--- What you need to do ---
From the data underneath, reproduce exactly the stretch that begins at the line with "hfov_deg: 15.9" and ends after the line with "focal_mm: 30".

--- Extracted records ---
....

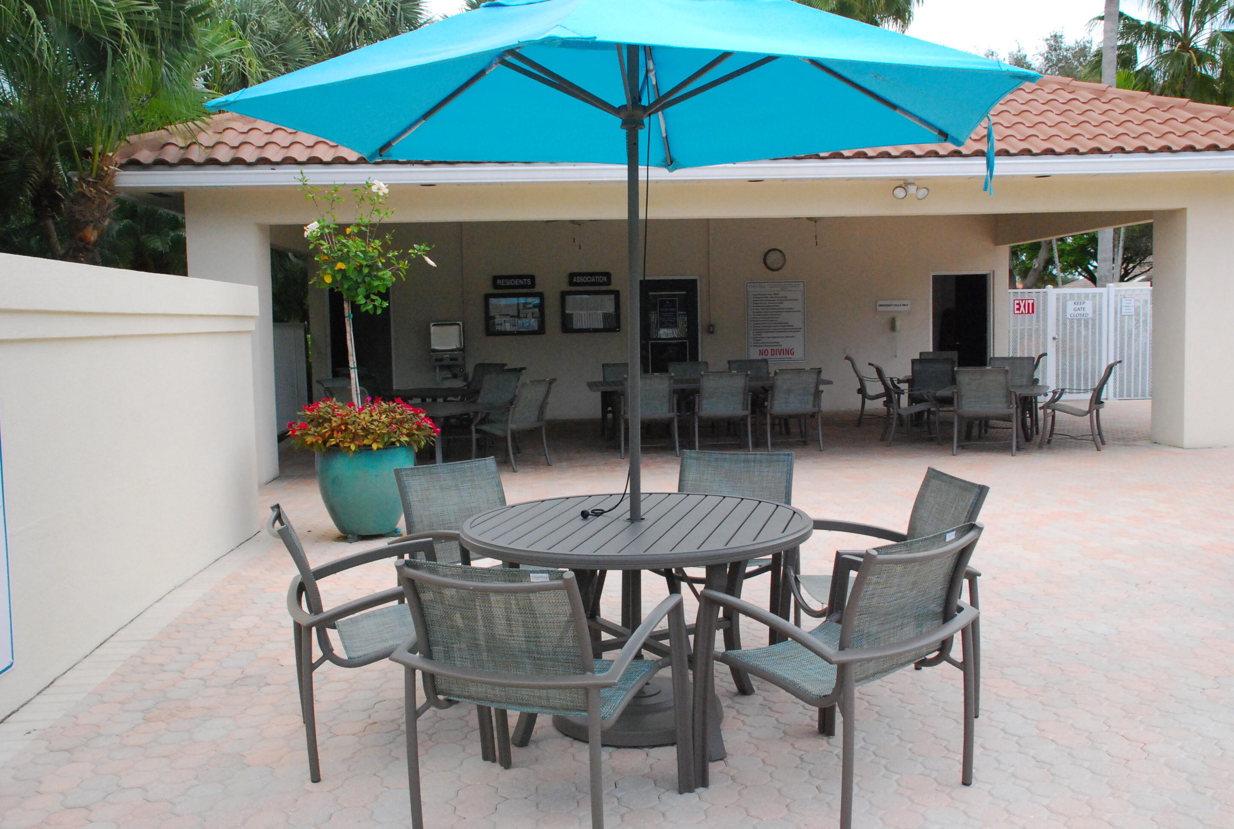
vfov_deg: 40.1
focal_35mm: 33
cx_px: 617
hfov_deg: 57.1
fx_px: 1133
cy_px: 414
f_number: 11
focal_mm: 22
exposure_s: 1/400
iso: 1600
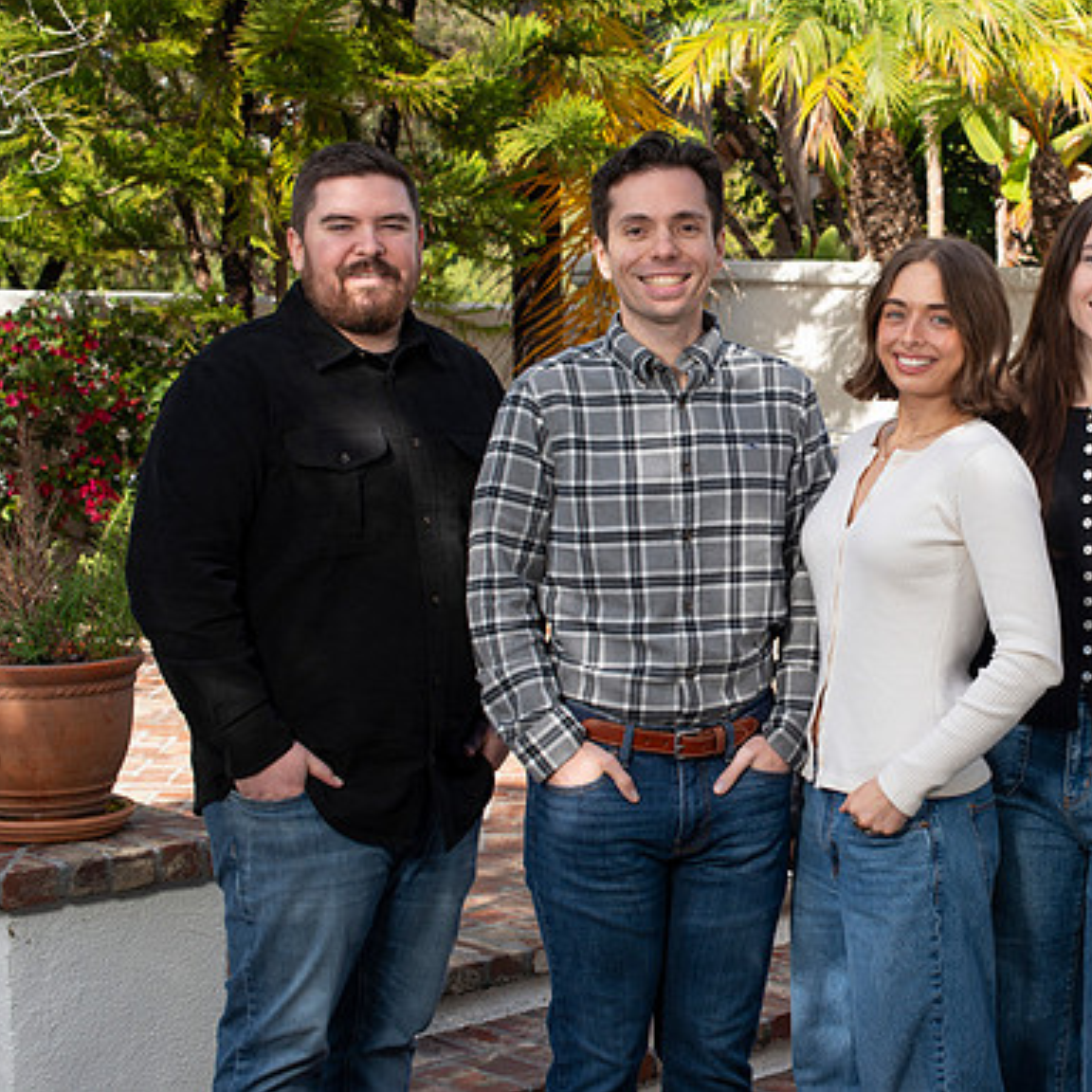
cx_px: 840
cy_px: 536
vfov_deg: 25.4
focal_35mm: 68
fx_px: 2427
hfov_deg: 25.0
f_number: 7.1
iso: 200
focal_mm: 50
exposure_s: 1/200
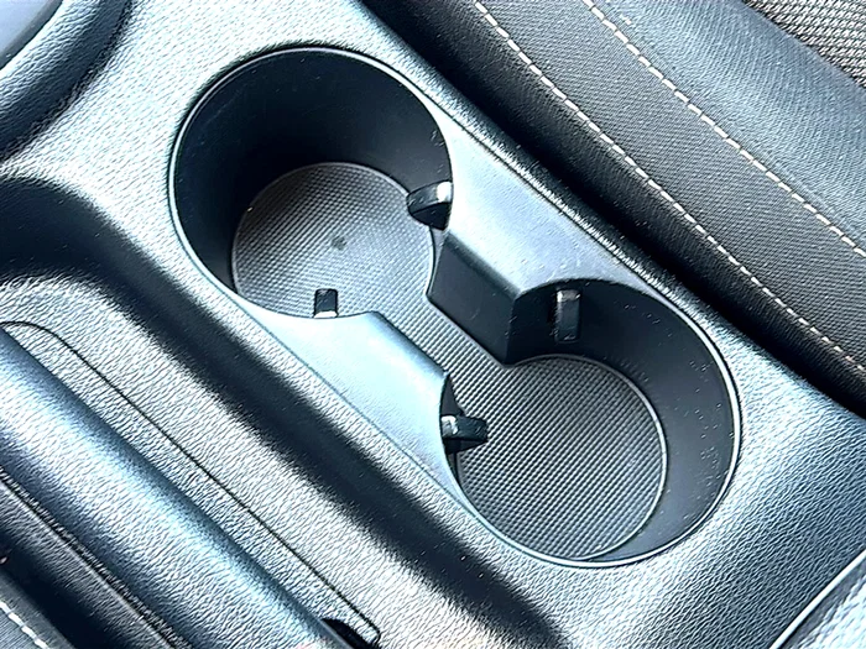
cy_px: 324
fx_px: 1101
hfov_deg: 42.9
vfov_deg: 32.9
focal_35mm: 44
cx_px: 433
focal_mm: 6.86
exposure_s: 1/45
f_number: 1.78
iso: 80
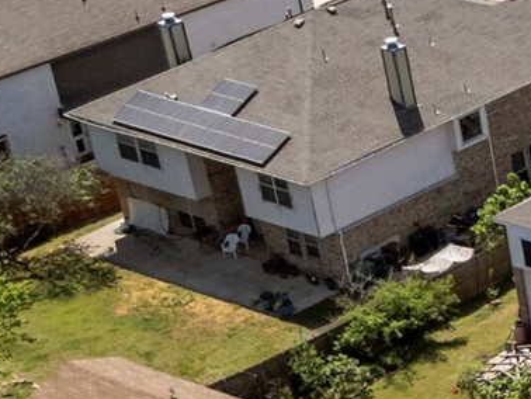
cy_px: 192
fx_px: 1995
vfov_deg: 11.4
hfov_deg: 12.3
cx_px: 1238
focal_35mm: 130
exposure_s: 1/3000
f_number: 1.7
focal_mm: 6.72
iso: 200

....

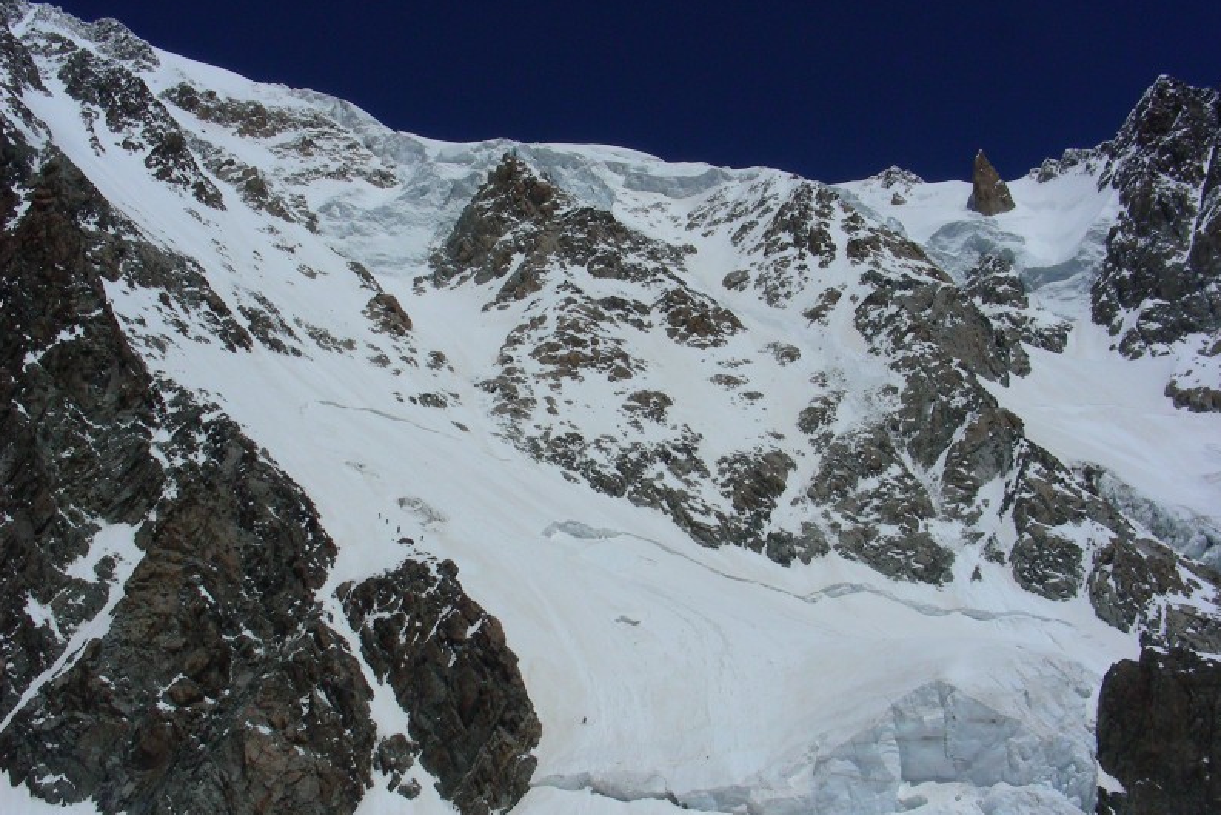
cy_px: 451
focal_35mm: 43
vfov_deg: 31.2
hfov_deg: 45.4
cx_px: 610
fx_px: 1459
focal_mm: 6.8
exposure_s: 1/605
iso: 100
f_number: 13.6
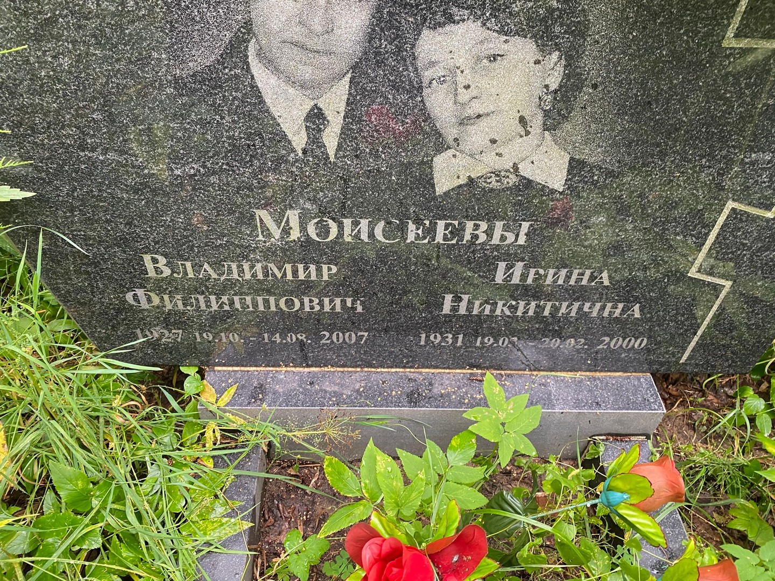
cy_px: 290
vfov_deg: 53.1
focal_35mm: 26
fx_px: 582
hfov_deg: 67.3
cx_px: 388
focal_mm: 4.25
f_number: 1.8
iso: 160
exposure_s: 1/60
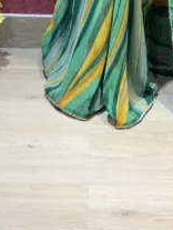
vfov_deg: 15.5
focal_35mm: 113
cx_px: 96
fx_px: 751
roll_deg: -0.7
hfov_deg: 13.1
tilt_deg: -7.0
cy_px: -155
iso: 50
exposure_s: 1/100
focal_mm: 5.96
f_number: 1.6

....

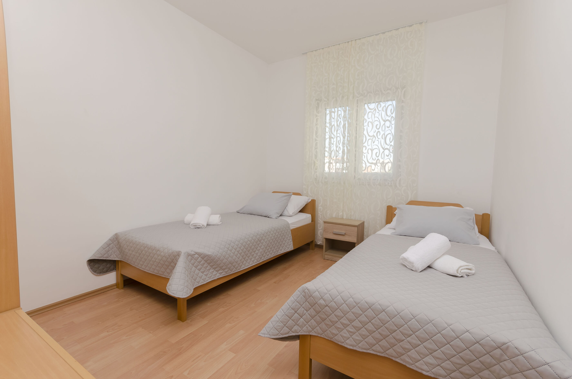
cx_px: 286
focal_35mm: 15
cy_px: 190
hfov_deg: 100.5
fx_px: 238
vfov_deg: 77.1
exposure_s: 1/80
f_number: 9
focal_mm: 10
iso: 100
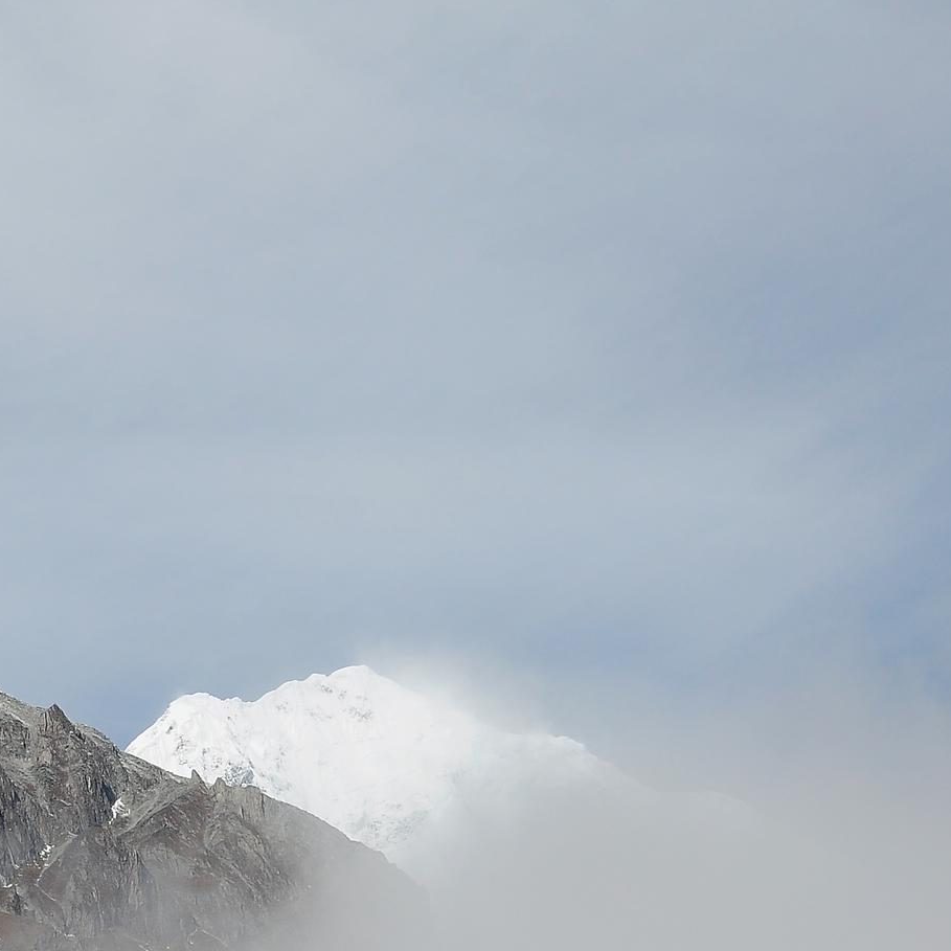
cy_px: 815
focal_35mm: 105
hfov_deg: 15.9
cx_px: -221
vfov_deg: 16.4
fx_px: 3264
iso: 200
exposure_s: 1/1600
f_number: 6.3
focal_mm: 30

....

--- Solution to this exercise ---
hfov_deg: 15.9
cx_px: -221
vfov_deg: 16.4
fx_px: 3264
iso: 200
exposure_s: 1/1600
f_number: 6.3
focal_mm: 30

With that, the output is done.